DAY 3 - Ancestors sound in Trembitas
Once Trembita replaced for Hutsuls (inhabitants of Carpathian mountains) mobile phone. The centuries-old tradition has survived to this day. Shepherds, going high into the mountains, take trembita with them. But there left only a few masters who can make musical instruments, producing of which requires special conditions — the tree for especially good trembita has to be struck by lightning.
DAY 4 - Unique artisan blankets Lizhnyky
Lizhnyky — is woven woolen products, that has fluffy pile on one or two sides. They are also called as Hutsul (Carpathian inhabitants) blankets. Lizhnyky are common in everyday life: they are covering beds, sofas, especially in winter. It is made of natural wool, so it may "bites" a bit. But do not be afraid of this, because such natural massage stimulates blood circulation and improves health.
DAY 5 - Kosiv hand-drawn ceramics
Having survived since the end of XVIII century. The traditions of hand-drawn ceramics of Kosiv spread in the town of Kosiv and nearby villages. The plots of paintings of the Kosiv craftsmen are closer to the folk primitive, and the favourite motifs of the ornament are triangles and their combinations that cover the walls of the vessels and edges of the bowls.

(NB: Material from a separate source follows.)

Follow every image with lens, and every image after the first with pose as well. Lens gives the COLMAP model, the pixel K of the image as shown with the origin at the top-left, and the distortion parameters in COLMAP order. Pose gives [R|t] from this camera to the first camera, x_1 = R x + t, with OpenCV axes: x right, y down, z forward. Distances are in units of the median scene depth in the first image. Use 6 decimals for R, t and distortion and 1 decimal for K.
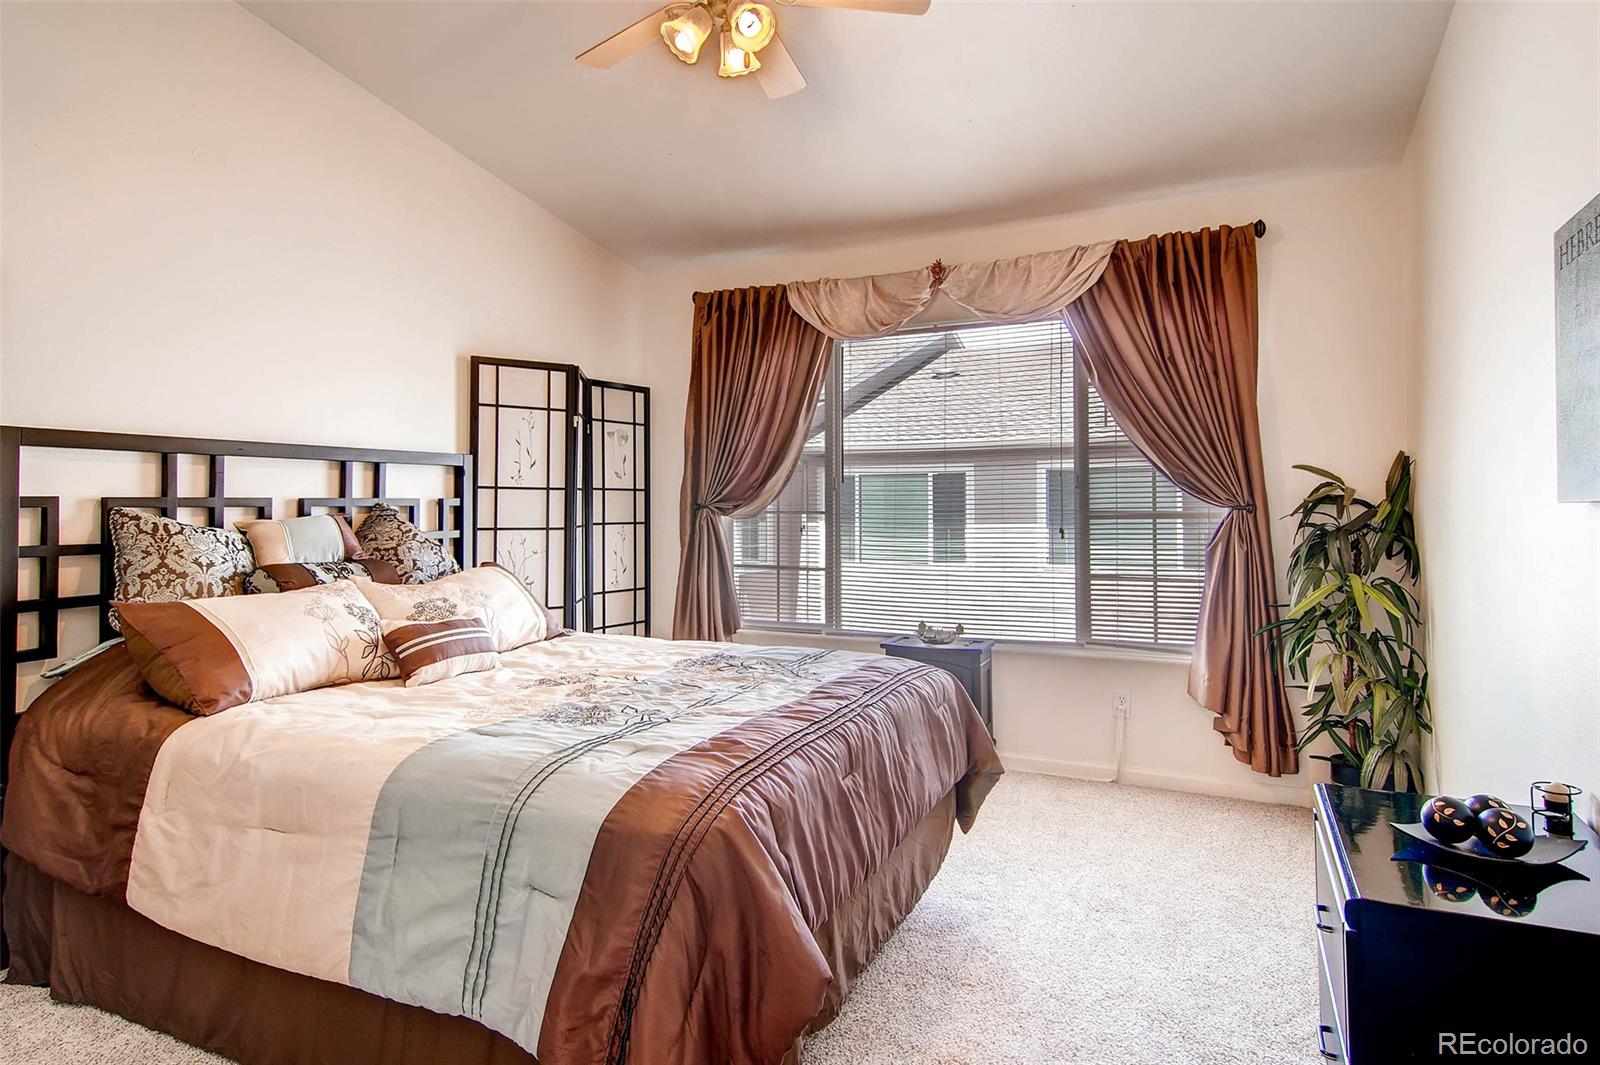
lens RADIAL K [[875.2, 0, 792.8], [0, 875.2, 521.6], [0, 0, 1]] dist [0.015818, -0.002343]
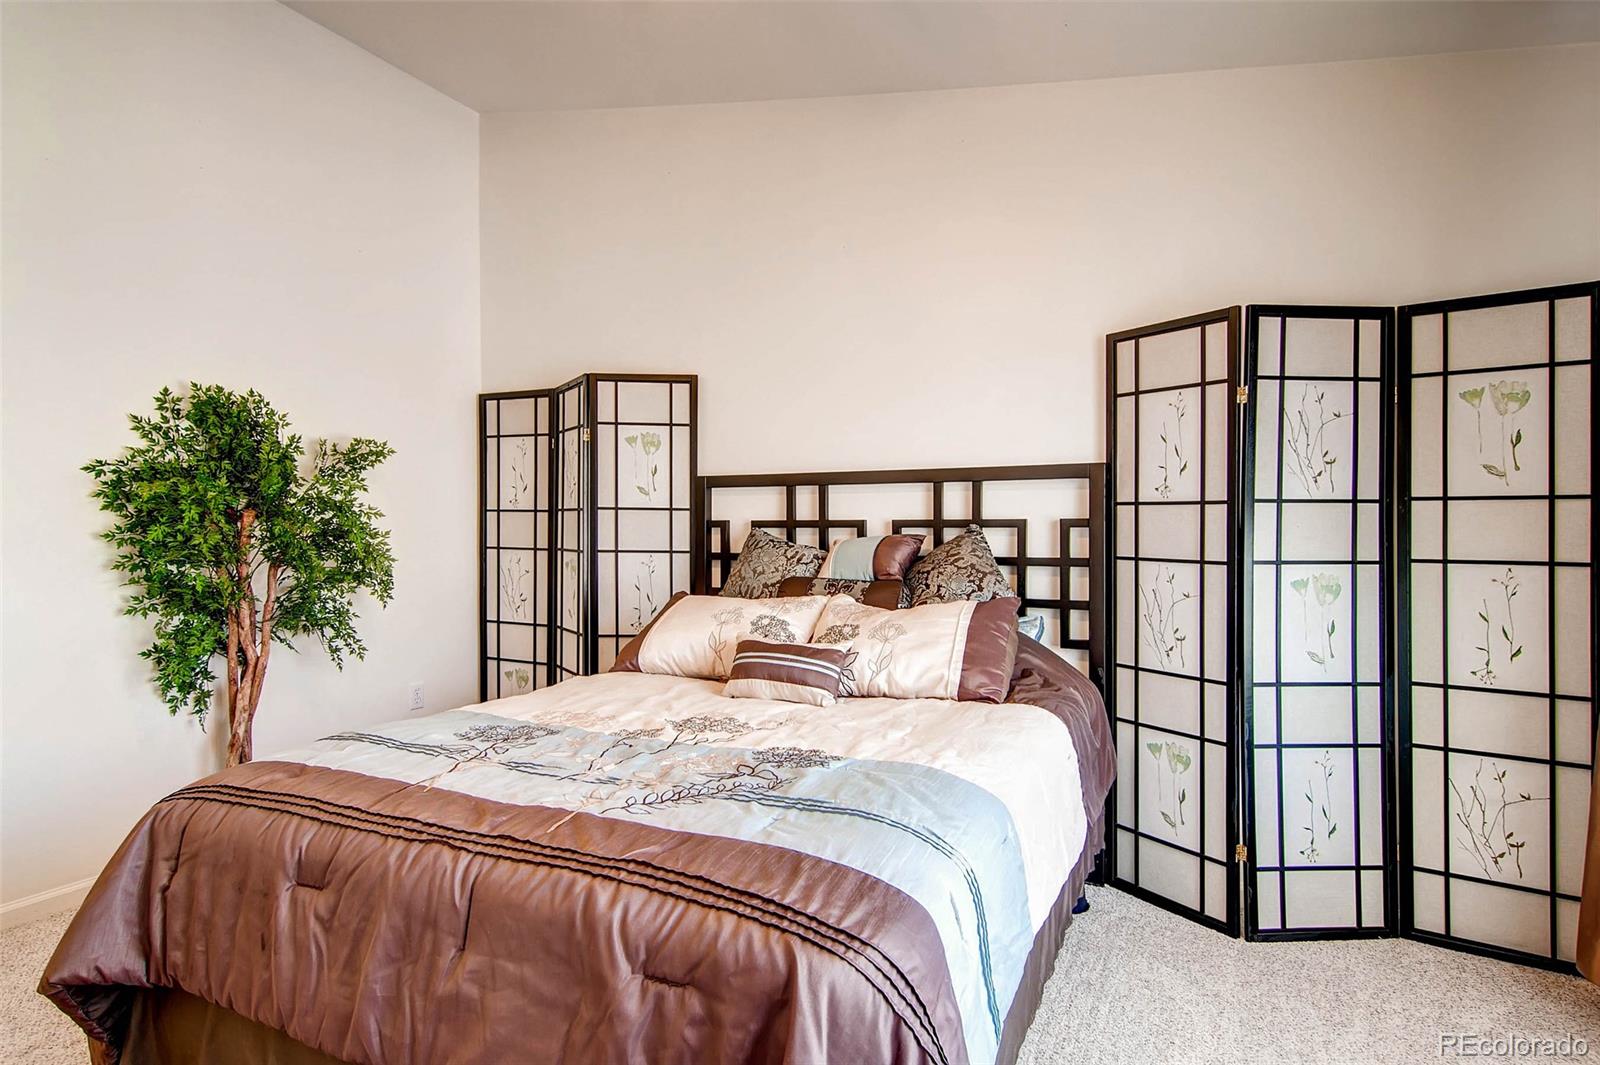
lens RADIAL K [[834.2, 0, 800.0], [0, 834.2, 532.5], [0, 0, 1]] dist [-0.002734, -0.000793]
pose [[-0.015537, 0.011432, -0.999814, 0.389314], [-0.020387, 0.999723, 0.011748, -0.017022], [0.999671, 0.020566, -0.015299, 0.752852]]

The organizer of the #design expedition – Victoria Yakusha - aims to outline Ukraine on the world`s #design map, to inspire #design colleagues all over the world with a unique craft techniques of this region, true cultural heritage of Eastern Europe:
“Considering all the political and economic conditions, it is hard to imagine Ukraine as a perspective design-tour destination, but I decided to take a challenge and prove that we also have something to interest foreign guests.
I personally selected all the places and workshops along the route of the expedition, communicating and getting to know each artisan, working through master classes with them. Many of these crafts are now endangered, in great risk to disappear as a result of lack of interest and attention from young generation. So I decided to launch this design-expedition with participation of foreign designers and the media and hope that it will help us to attract the attention of the internal audience. Perhaps someone will want to learn deeply invaluable knowledge, or just acquaint with it during the holidays trip.

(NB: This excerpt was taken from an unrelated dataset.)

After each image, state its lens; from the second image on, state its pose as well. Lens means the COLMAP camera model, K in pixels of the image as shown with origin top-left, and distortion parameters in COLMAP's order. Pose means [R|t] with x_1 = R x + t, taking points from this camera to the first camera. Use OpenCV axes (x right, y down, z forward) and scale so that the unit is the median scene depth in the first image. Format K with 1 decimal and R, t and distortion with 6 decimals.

Big difference of the second #design expedition was the fact that we invited young #design influencers, who has thousands of fans on social media around the world. It helped us to involve generation of so-called “millennials”, future or current product and interior designers who, hopefully, will help us to preserve unique crafts in Ukraine by using them as inspiration for contemporary #design projects.
I also see the difference in approach from our artisans - they started to experiment and add some fresh ideas to their products, yet using all the techniques they have been saving for centuries from their ancestors.
Our #design collection #faina is an example of transformation of traditional craft techniques and natural materials into modern #design objects, that still keep “living soul” of our heritage through some coded symbols, recognizable shapes and stories behind them. We do believe, that such approach and inspiration in our traditions, history, nature will help Ukrainian #design find its own place on the world`s global #design map”.